_Dataset excerpts_.
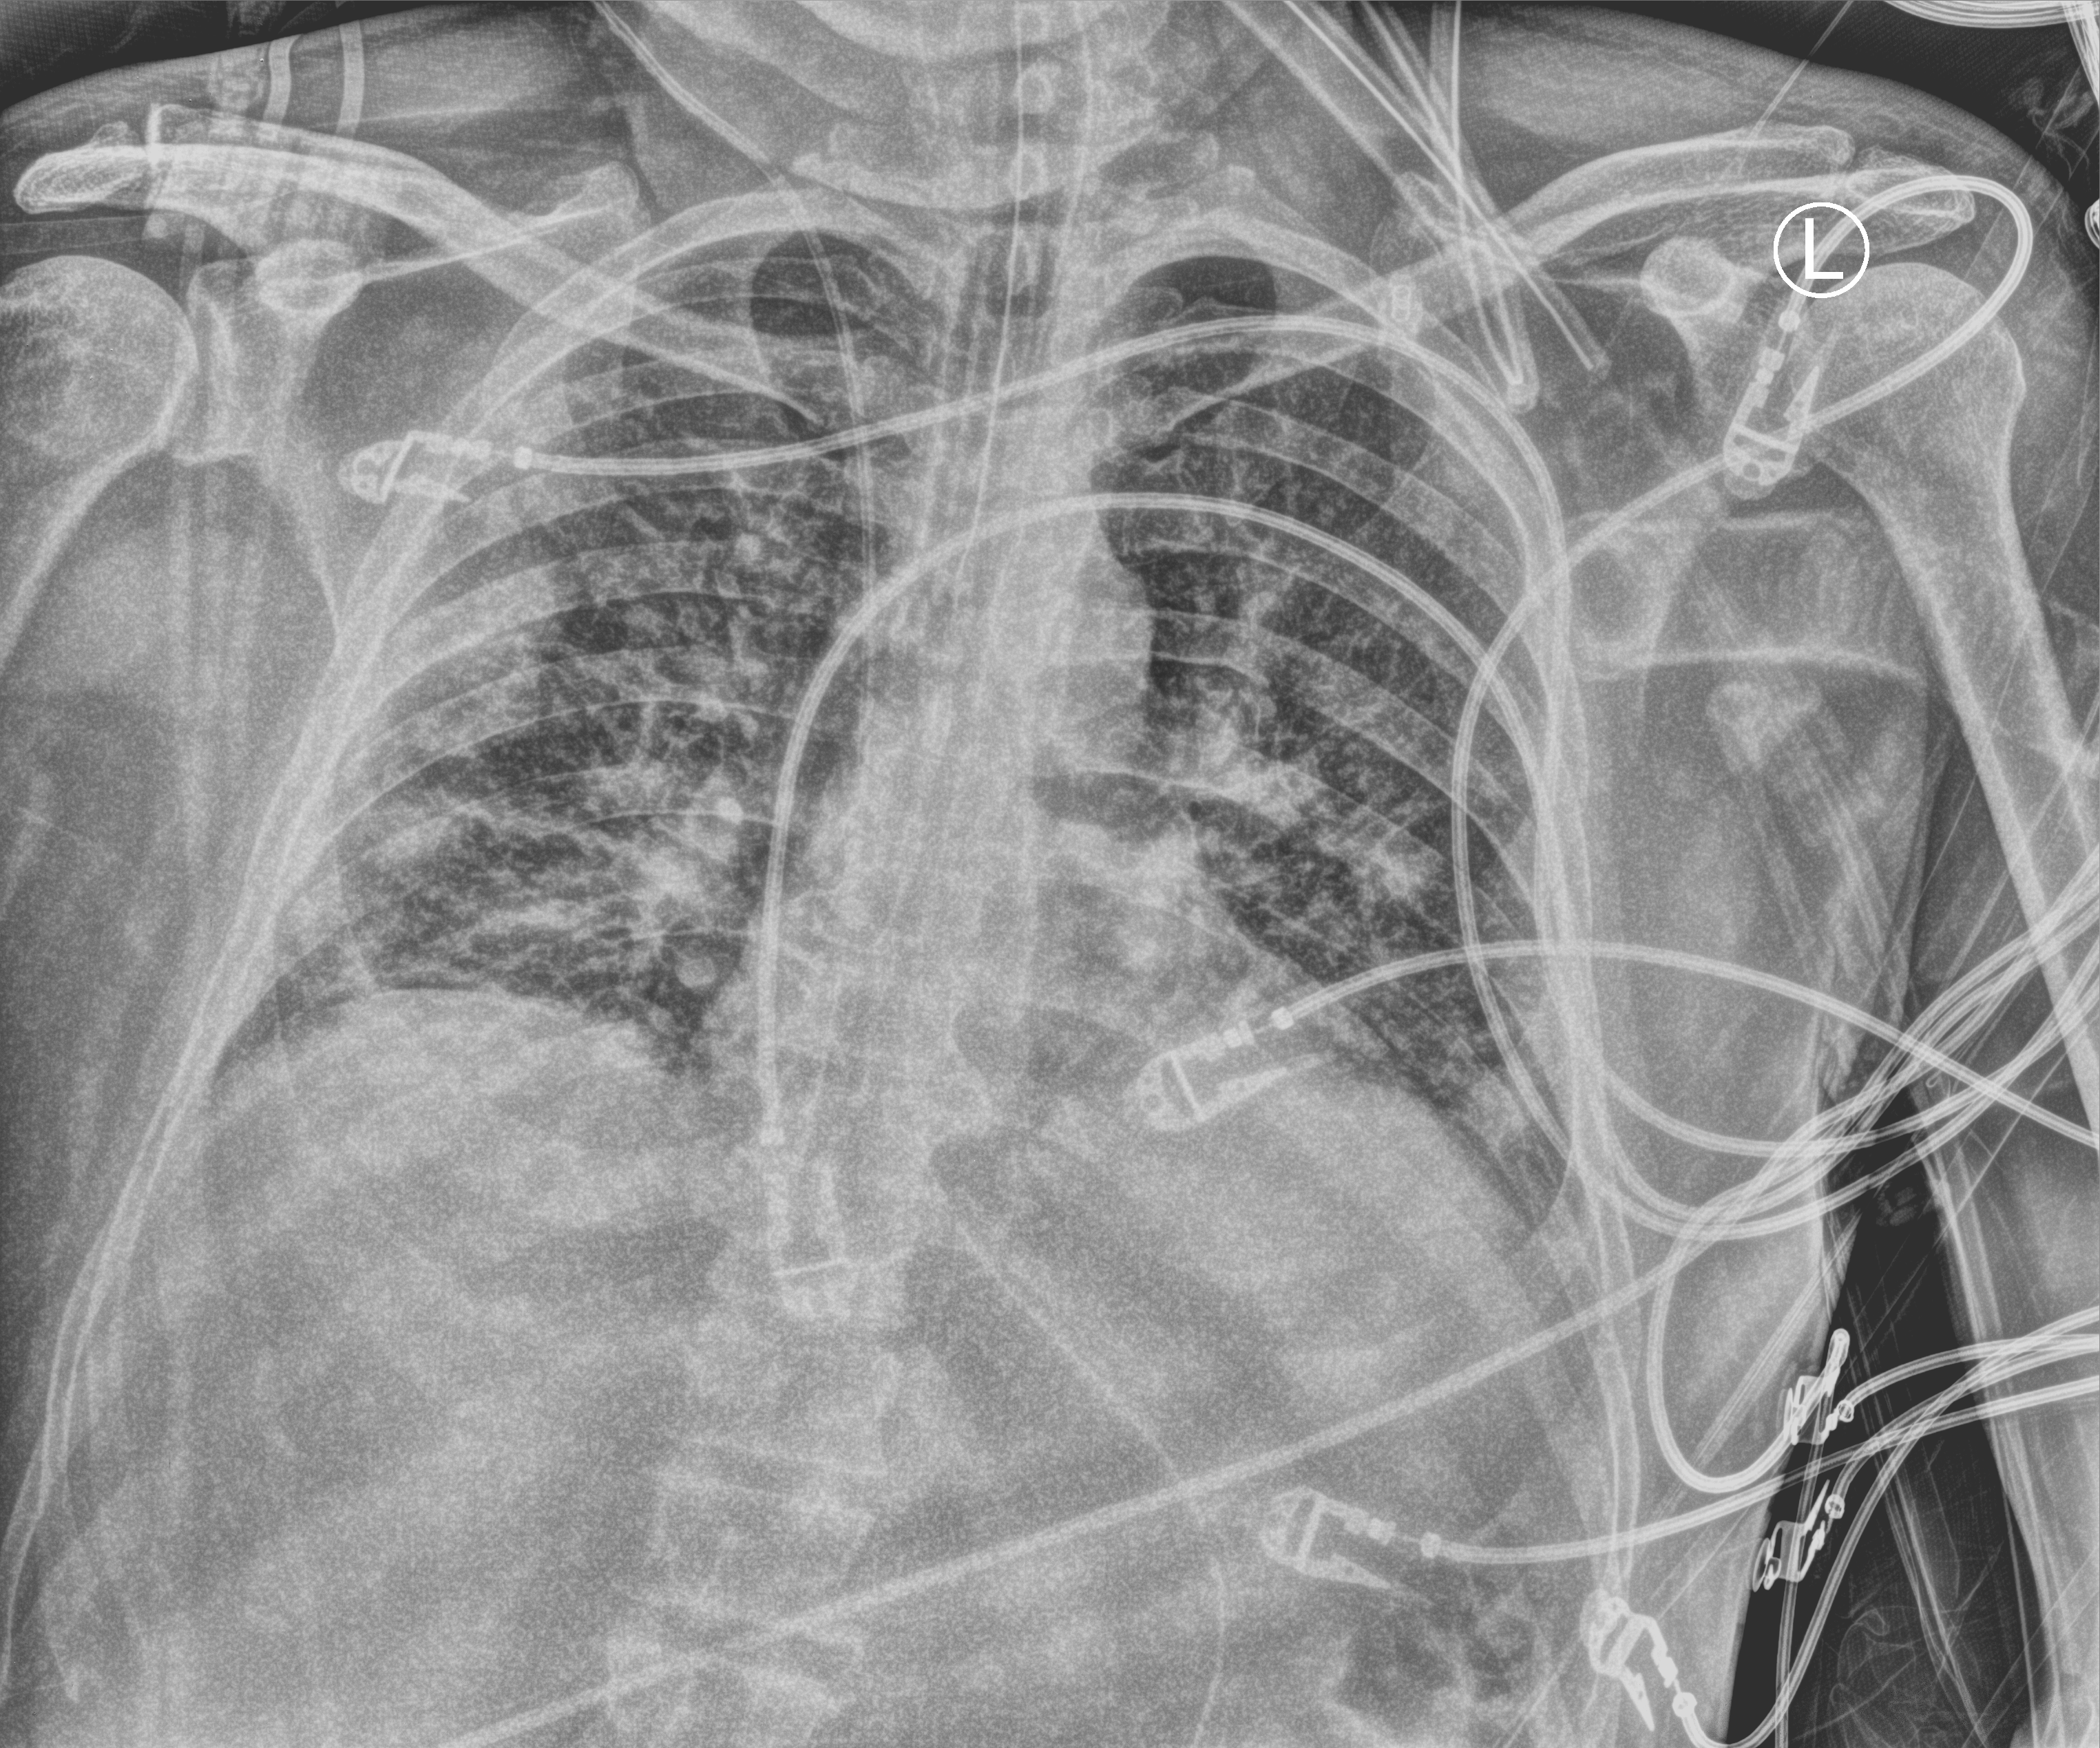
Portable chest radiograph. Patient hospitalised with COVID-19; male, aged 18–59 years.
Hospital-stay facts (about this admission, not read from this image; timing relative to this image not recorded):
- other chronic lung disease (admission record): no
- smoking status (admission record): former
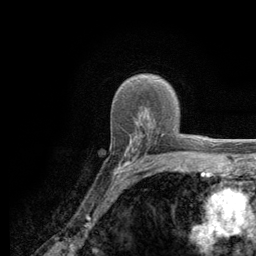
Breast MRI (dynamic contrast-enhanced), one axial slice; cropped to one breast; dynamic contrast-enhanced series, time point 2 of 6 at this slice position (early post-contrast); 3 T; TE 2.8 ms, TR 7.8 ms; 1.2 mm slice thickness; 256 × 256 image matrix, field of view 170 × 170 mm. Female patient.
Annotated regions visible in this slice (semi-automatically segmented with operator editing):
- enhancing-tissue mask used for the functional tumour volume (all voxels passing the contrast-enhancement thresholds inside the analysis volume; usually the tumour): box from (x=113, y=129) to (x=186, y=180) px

_Task brief_. Only the line with "- smoking status (admission record): former" and those preceding it, back to the first line of the entries, should be repeated exactly, without pictures.

_Answer space_.
Portable chest radiograph. Patient hospitalised with COVID-19; male, aged 18–59 years.
Hospital-stay facts (about this admission, not read from this image; timing relative to this image not recorded):
- other chronic lung disease (admission record): no
- smoking status (admission record): former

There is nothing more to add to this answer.